Research has shown that Adam has demonstrated superior experimental performance over all the other optimizers such as AdaGrad, SGD, RMSP, etc in DNN.[8] This type of optimizer is useful for large datasets. As we know this optimizer is a combination of Momentum and RMSP optimization algorithms. This method is pretty much straightforward, easy to use, and requires less memory. Also, we have shown an example where all the optimizers are compared, and the results are shown with the help of the graph. Overall, it is a robust optimizer and well suited for non-convex optimization problems in the field of Machine Learning and Deep Learning. [9]

## References

1. A. Agnes Lydia and , F. Sagayaraj Francis, Adagrad - An Optimizer for Stochastic Gradient Descent, Department of Computer Science and Engineering, Pondicherry Engineering College, May 2019.
2. Tijmen Tieleman and Geoffrey Hinton. Lecture 6.5-rmsprop: Divide the gradient by a running average of its recent magnitude. COURSERA: neural networks for machine learning, 4(2):26–31, 2012.
3. John Pomerat, Aviv Segev, and Rituparna Datta, On Neural Network Activation Functions and Optimizers in Relation to Polynomial Regression, 2019 IEEE International Conference on Big Data (Big Data).
4. Zijun Zhang, Improved Adam Optimizer for Deep Neural Networks, ©2018 IEEE.
5. Wendyam Eric Lionel Ilboudo, Taisuke Kobayashi, Kenji Sugimoto, TAdam: A Robust Stochastic Gradient Optimizer, [cs.LG] 3 Mar 2020.
6. Diederik P. Kingma, Jimmy Lei Ba, Adam: A Method For Stochastic Optimization, Published as a conference paper at ICLR 2015.
7. AATILA Mustapha, LACHGAR Mohamed and KARTIT Ali, Comparative study of optimization techniques in deep learning: Application in the ophthalmology field, The International Conference on Mathematics & Data Science (ICMDS) 2020.

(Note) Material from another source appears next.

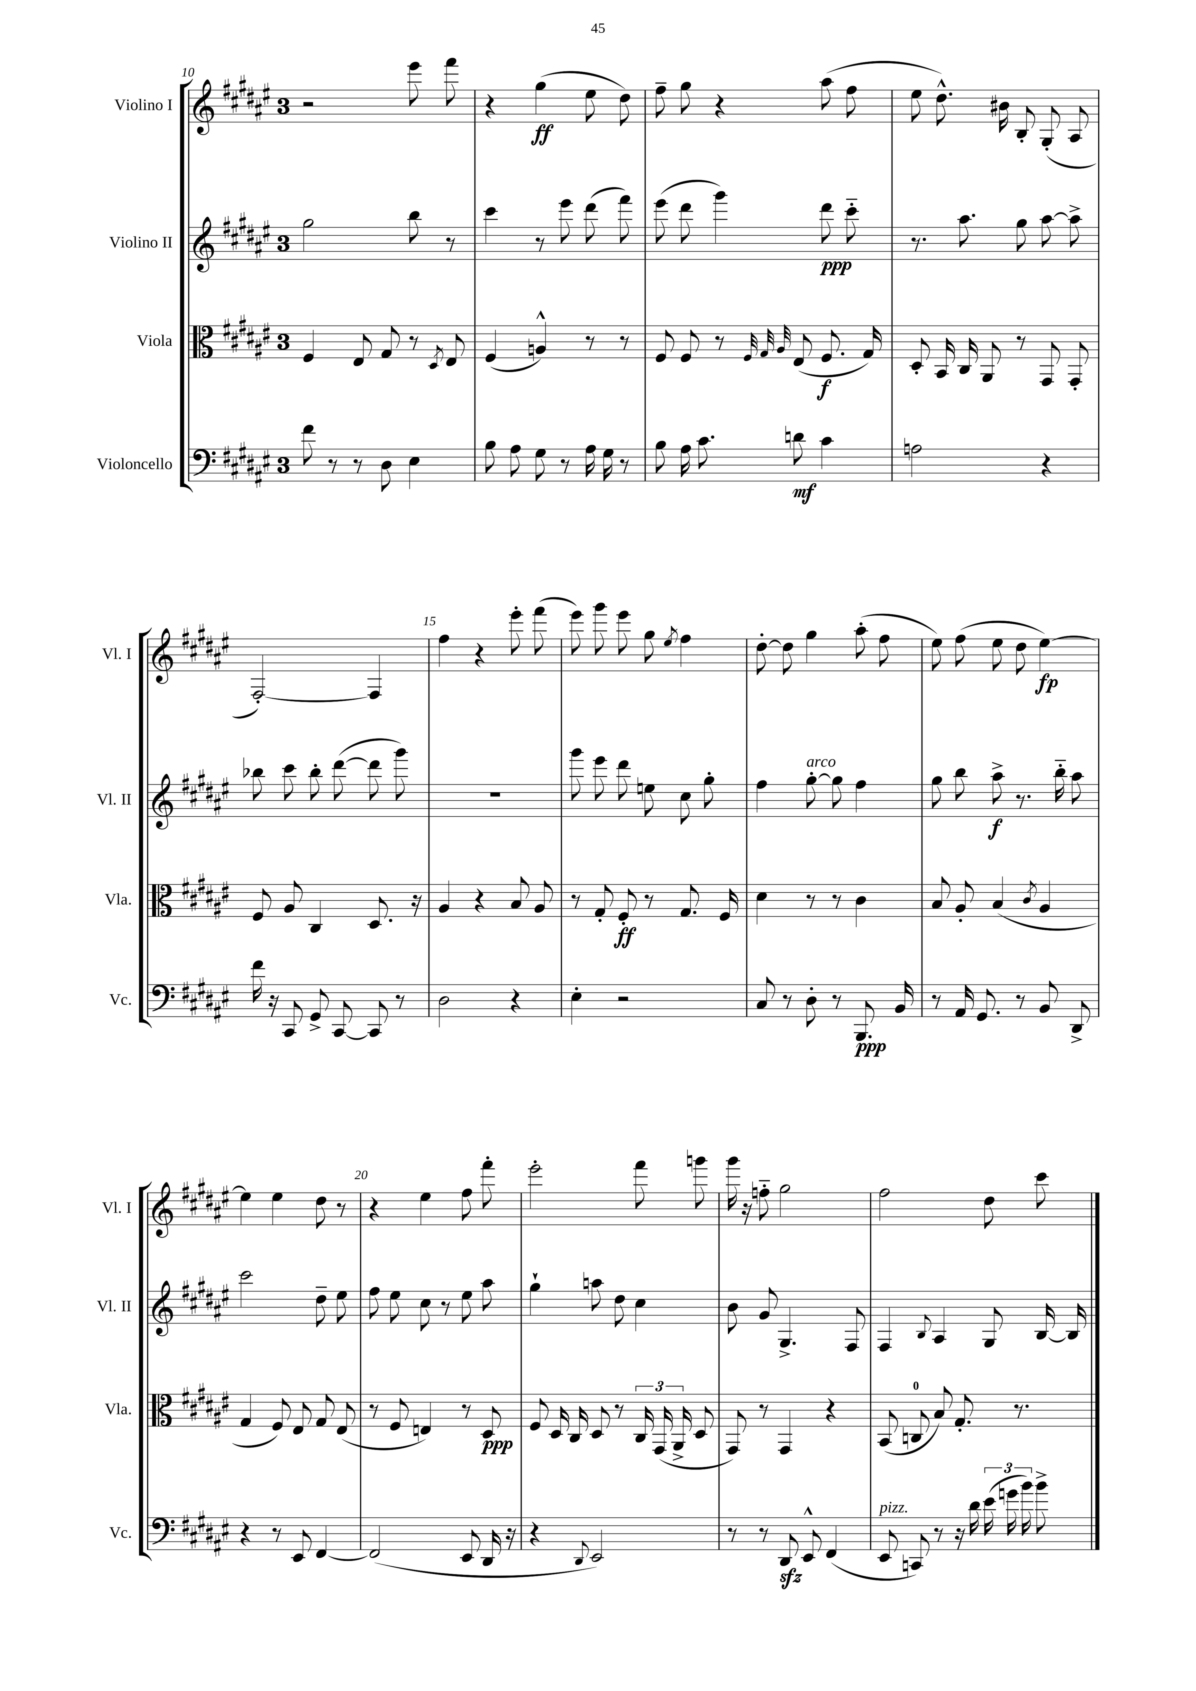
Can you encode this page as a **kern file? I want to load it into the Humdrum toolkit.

8. Duchi, J., Hazan, E., & Singer, Y. (2011). Adaptive subgradient methods for online learning and stochastic optimization. Journal of machine learning research.
9. Ameer Hamza Khan, Xinwei Cao, Shuai Li, Vasilios N. Katsikis, and Liefa Liao, Bas-Adam: An Adam Based Approach to Improve the Performance of Beetle Antennae Search Optimizer, IEEE/CAA JOURNAL OF AUTOMATICA SINICA, VOL. 7, NO. 2, MARCH 2020.